La main me brûle, les yeux aussi tout au long du retour à la maison - tenir face, je tiens bon, regarde le sol, remarque les abeilles écrasées, une coccinelle sur le point de l'envol évanouie sous la chaleur, le pigeon sale et ébouriffé à l'aile cassée qui se traîne misérablement, tentant de picorer les poussières du trottoir parisien. Au parc, je m'allonge tête sur le sac à dos, dans une flaque de lumière sur l'herbe ; à regarder les nuages traîner dans le ciel et les laisser passer sans identifier leurs formes. J'écoute le chant d'oiseaux, le rire d'enfants et de familles, douloureusement consciente de mon comportement mélodramatique jusqu'à ce que des garçons tapent leur ballon trop haut et ne le fassent s'accrocher à une branche d'arbre à deux mètres de là.
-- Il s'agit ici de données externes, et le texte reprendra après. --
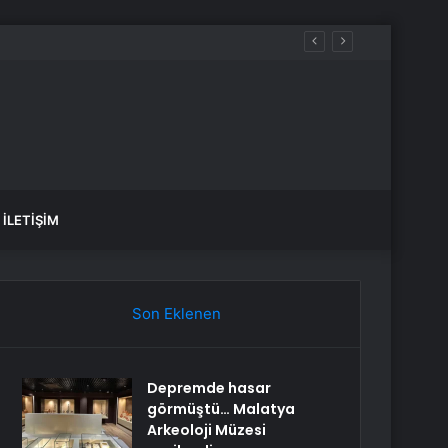
İLETIŞIM
Son Eklenen
Depremde hasar
görmüştü… Malatya
Arkeoloji Müzesi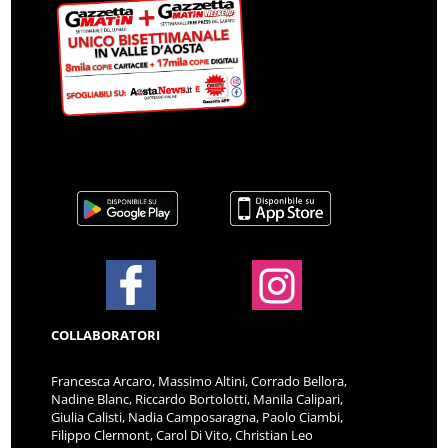
COLLABORATORI
Francesca Arcaro, Massimo Altini, Corrado Bellora,
Nadine Blanc, Riccardo Bortolotti, Manila Calipari,
Giulia Calisti, Nadia Camposaragna, Paolo Ciambi,
Filippo Clermont, Carol Di Vito, Christian Leo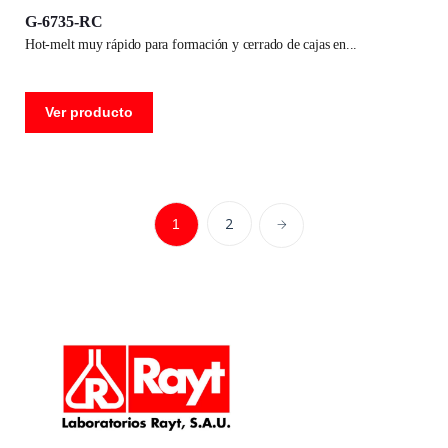
G-6735-RC
hot-melt muy rápido para formación y cerrado de cajas en
Ver producto
2
1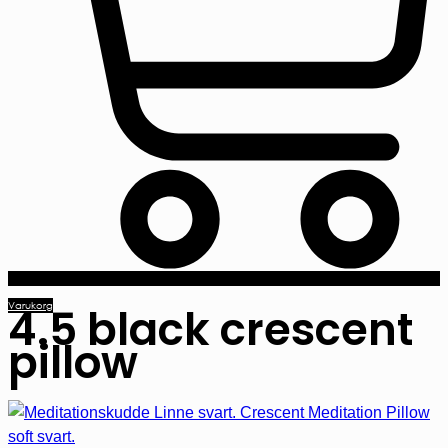
Varukorg
4.5 black crescent
pillow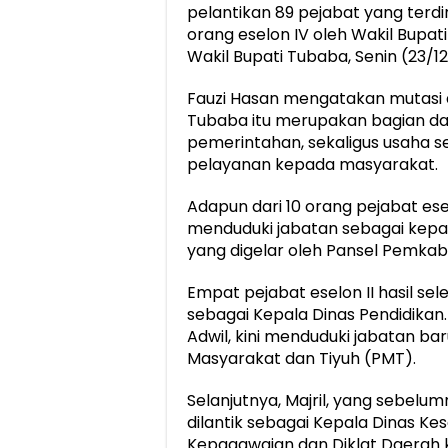
pelantikan 89 pejabat yang terdiri 
orang eselon IV oleh Wakil Bupati
Wakil Bupati Tubaba, Senin (23/12
Fauzi Hasan mengatakan mutasi 
Tubaba itu merupakan bagian da
pemerintahan, sekaligus usaha s
pelayanan kepada masyarakat.
Adapun dari 10 orang pejabat ese
menduduki jabatan sebagai kepala 
yang digelar oleh Pansel Pemkab
Empat pejabat eselon II hasil sele
sebagai Kepala Dinas Pendidikan
Adwil, kini menduduki jabatan b
Masyarakat dan Tiyuh (PMT).
Selanjutnya, Majril, yang sebelu
dilantik sebagai Kepala Dinas K
Kepagawaian dan Diklat Daerah kin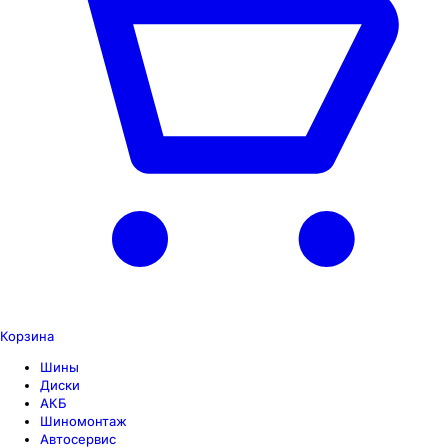
Корзина
Шины
Диски
АКБ
Шиномонтаж
Автосервис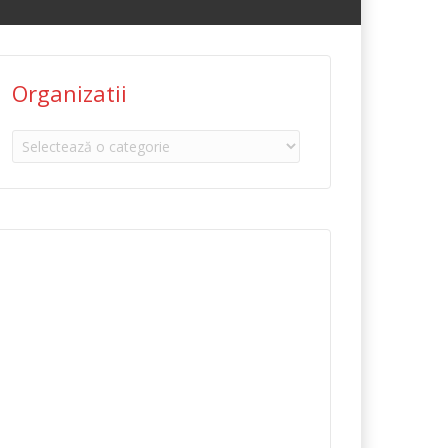
Organizatii
Organizatii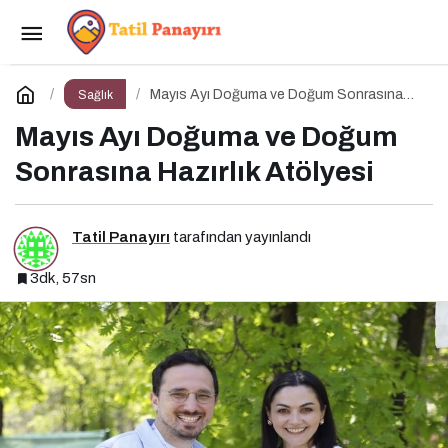
Ultraprocessed Gıdalar: Modern Tabağın Gizli
Psikobiyolojisi
Paylaş
Yorum Yap
Mayıs Ayı Doğuma ve Doğum Sonrasına
Sağlık
Hazırlık Atölyesi
Mayıs Ayı Doğuma ve Doğum
Sonrasına Hazırlık Atölyesi
Tatil Panayırı
tarafından yayınlandı
3dk, 57sn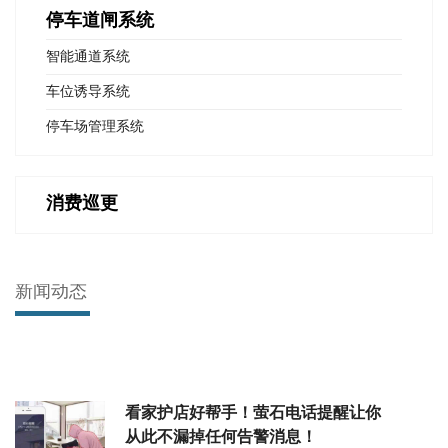
停车道闸系统
智能通道系统
车位诱导系统
停车场管理系统
消费巡更
新闻动态
看家护店好帮手！萤石电话提醒让你
从此不漏掉任何告警消息！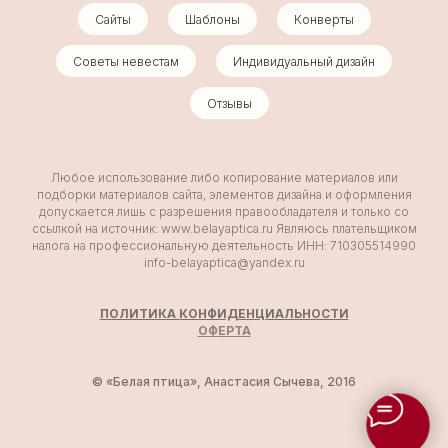
Сайты
Шаблоны
Конверты
Советы невестам
Индивидуальный дизайн
Отзывы
Любое использование либо копирование материалов или
подборки материалов сайта, элементов дизайна и оформления
допускается лишь с разрешения правообладателя и только со
ссылкой на источник: www.belayaptica.ru Являюсь плательщиком
налога на профессиональную деятельность ИНН: 710305514990
info-belayaptica@yandex.ru
ПОЛИТИКА КОНФИДЕНЦИАЛЬНОСТИ
ОФ
ЕРТА
© «Белая птица», Анастасия Сычева, 2016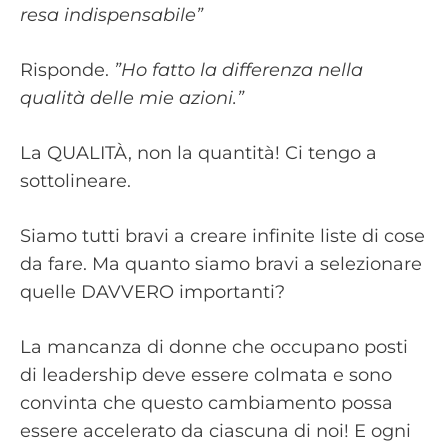
resa indispensabile”
Risponde.
”Ho fatto la differenza nella
qualità delle mie azioni.”
La QUALITÀ, non la quantità! Ci tengo a
sottolineare.
Siamo tutti bravi a creare infinite liste di cose
da fare. Ma quanto siamo bravi a selezionare
quelle DAVVERO importanti?
La mancanza di donne che occupano posti
di leadership deve essere colmata e sono
convinta che questo cambiamento possa
essere accelerato da ciascuna di noi! E ogni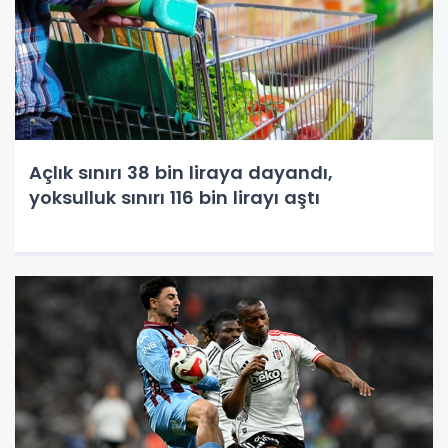
Açlık sınırı 38 bin liraya dayandı,
yoksulluk sınırı 116 bin lirayı aştı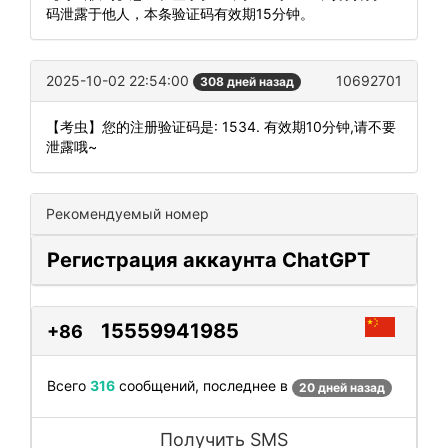
码泄露于他人，本条验证码有效期15分钟。
2025-10-02 22:54:00
10692701
308 дней назад
【考虫】您的注册验证码是: 1534. 有效期10分钟,请不要
泄露哦~
Рекомендуемый номер
Регистрация аккаунта ChatGPT
15559941985
+86
Всего
316
сообщений, последнее в
20 дней назад
Получить SMS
Le faire tomber de là prit bien une demi-heure et les efforts collectifs d'une douzaine de personnes rassemblées autour du geôlier végétal : secouer la branche à plusieurs, grimper à tour de rôle, jeter des projectiles à l'objet, trouver un très long bâton, tout se soldait par un échec. Mais quand le père d'une petite fille non loin s'aventura à grimper dans l'arbre et délogea la balle de quelques coups d'un bâton bien placés, que le ballon retomba et que les applaudissements éruptèrent autour de l'homme et du petit garçon tout sourires, je me dis (à contrecoeur) que ce ne serait pas si insurmontable que cela.

Fatiguant oui, un contretemps très certainement, une perte d'une routine rassénérante définitivement, mais ce ne fut pas les larmes qui rendirent la balle à l'enfant.